• [AIM OF THE EXERCISE]: Copy out the lines from the one containing "1028, 1063, 1146]" through the one containing "1289, 1063, 1368]", both included, without changing anything.

• [MATERIAL PROVIDED]:
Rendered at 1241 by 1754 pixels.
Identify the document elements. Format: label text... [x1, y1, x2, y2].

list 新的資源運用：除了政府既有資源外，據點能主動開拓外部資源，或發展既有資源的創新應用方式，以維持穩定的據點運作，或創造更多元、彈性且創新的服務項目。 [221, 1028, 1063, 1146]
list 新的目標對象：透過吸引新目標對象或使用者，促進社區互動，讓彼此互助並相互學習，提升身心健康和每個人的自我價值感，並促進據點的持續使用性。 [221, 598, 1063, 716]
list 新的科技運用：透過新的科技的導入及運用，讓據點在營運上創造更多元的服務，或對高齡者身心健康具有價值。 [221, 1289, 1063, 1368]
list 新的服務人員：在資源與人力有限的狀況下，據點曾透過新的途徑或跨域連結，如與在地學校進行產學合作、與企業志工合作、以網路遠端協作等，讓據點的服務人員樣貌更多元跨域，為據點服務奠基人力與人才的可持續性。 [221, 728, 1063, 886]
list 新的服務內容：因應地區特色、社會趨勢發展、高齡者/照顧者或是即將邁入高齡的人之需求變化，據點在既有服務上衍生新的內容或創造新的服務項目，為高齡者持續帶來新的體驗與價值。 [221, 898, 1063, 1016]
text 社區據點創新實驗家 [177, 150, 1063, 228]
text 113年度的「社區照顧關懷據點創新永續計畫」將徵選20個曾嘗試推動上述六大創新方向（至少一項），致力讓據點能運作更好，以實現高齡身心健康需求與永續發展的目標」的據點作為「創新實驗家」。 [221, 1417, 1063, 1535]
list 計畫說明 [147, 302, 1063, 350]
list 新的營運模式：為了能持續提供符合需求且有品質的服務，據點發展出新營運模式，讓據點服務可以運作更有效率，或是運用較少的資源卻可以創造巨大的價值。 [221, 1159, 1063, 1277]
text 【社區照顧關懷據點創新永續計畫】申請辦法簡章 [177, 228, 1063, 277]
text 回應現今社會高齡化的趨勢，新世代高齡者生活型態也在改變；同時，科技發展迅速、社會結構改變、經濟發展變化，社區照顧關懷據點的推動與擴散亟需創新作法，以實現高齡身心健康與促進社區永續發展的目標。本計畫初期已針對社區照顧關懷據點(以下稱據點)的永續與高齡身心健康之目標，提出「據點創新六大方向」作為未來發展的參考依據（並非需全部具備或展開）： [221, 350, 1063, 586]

• [ANSWER IN FULL]:
list 新的資源運用：除了政府既有資源外，據點能主動開拓外部資源，或發展既有資源的創新應用方式，以維持穩定的據點運作，或創造更多元、彈性且創新的服務項目。 [221, 1028, 1063, 1146]
list 新的目標對象：透過吸引新目標對象或使用者，促進社區互動，讓彼此互助並相互學習，提升身心健康和每個人的自我價值感，並促進據點的持續使用性。 [221, 598, 1063, 716]
list 新的科技運用：透過新的科技的導入及運用，讓據點在營運上創造更多元的服務，或對高齡者身心健康具有價值。 [221, 1289, 1063, 1368]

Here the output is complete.